Мне кажется, что вся жизнь Бехтерева — от и до – возражение очень недоброй одной мысли Чехева. И в то же время — подтверждение другой. Много уже лет пожелтевшей от времени закладкой отмечено мной в книге воспоминаний о Чехове то место, где он высказал в беседе с Горьким некое краткое уничижительное обвинение, Горьким же досконально приведенное.

«— Странное существо — русский человек! - сказал однажды Чехов Горькому. — В нем, как в решате, ничего не задерживается. В юности он жадно наполняет душу всем, что под руку попало, а после тридцати лет в нем остается какой-то серый хлам. Чтобы хорошо жить, по-человечески — надо же работать! Работать с любовью, с верой. А у нас не умеют этого. Архитектор, выстроив два — три приличных дома, садится играть в карты, играет всю жизнь или же торчит за кулисами театра. Доктор, если он имеет практику, перестает следить за наукой, ничего, кроме «Новостей терапии», не читает и в сорок лет серьезно убежден, что все болезни — простудного происхождения… Психология у них — собачья: бьют их — они тихонько повизгивают и прячутся по своим конурам, ласкают — они ложатся на спину, лапки кверху и виляют хвостиками...»

Чехов такие же самые по сути своей слова однажды и в письме своему корреспонденту (тоже, кстати, доктору) высказал, такую же печальную схему нарисовав:

«Пока это еще студентки и курсистки — это честный, хороший народ, это надежда наша, это будущее России, но стоит только студентам и курсисткам выйти самостоятельно на дорогу, стать взрослыми, как и надежда наша и будущее России обращается в дым, и остаются на фильтре одни доктора-дачевладельцы, несытые чиновники, ворующие инженеры... Я не верю в нашу интеллигенцию, лицемерную, фальшивую, истеричную, невоспитанную, ленивую, не верю даже, когда она страдает и жалуется, ибо ее притеснители выходят все из ее же недр».

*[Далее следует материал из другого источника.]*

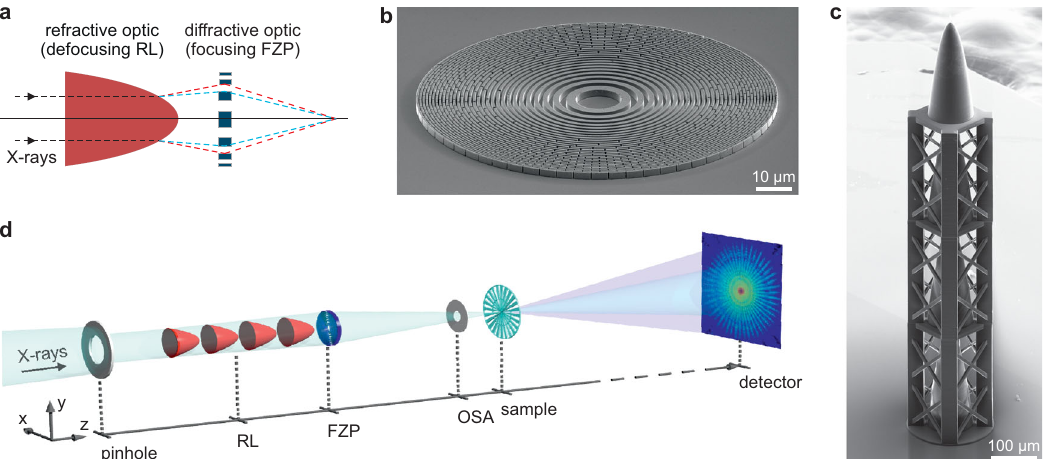
Fig. 1 Concept of the X-ray achromat and experimental setup. a Principle of achromatic focusing: The chromaticity of the defocusing refractive lens (RL) acts as a corrector for the chromatic behaviour of the focusing Fresnel zone plate (FZP). b Scanning electron microscopy (SEM) image of a nickel FZP fabricated by electron-beam lithography and nickel electroplating, as used for the comparison measurements. c SEM image of the RL consisting of four stacked paraboloids 3D-printed using two-photon polymerisation lithography. d Sketch of the experimental setup for scanning transmission X-ray microscopy (STXM) and ptychography using the achromat as a focusing optic.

А далее — сейчас же слова совсем иные:

«Я верю в отдельных людей, я вижу спасение в отдельных личностях, разбросанных по всей России там и сям — интеллигенты они или мужики — в них сила, хотя их мало... Но работа их видна; что бы там ни было, но наука все продвигается вперед и вперед, общественное самосознание нарастает, нравственные вопросы начинают приобретать беспокойный характер и т. д. и т. д. — и все это делается помимо прокуроров, инженеров, гувернеров, помимо интеллигенции в массе и не смотря ни на что».

Надежда, высказанная в этих безжалостных и в то же время оптимистических словах, — как же воплощена она оказалась в личности и работах Бехтерева! Неустанное и ровное горение его, усилия нескольких десятков лет реализовались в фундамент всех практически областей науки о мозге и поведении, получивших с той поры развитие и движение. А еще ввиду того, что и роль наш герой играл заметную, и тысячи учеников жадно ловили каждое его слово, зачастую чисто нравственный характер носившее, ввиду этого высокое влияние Бехтерева, как ни малонаучно это понятие, тоже никак не скинешь со счета в истории России тех лет.

Это, правда, отдельно бы следовало обсудить. Дело еще в том, что влияние таких людей всегда и непременно благотворно. Ибо столь велика и неприсупна внутренняя свобода исследователя такого уровня и ранга, что не может она не воздействовать заражающе. В том, естественно, случае, если сам человек этот обладает непременной внутренней свободой, проявляющейся полной независимостью своего научного мышления.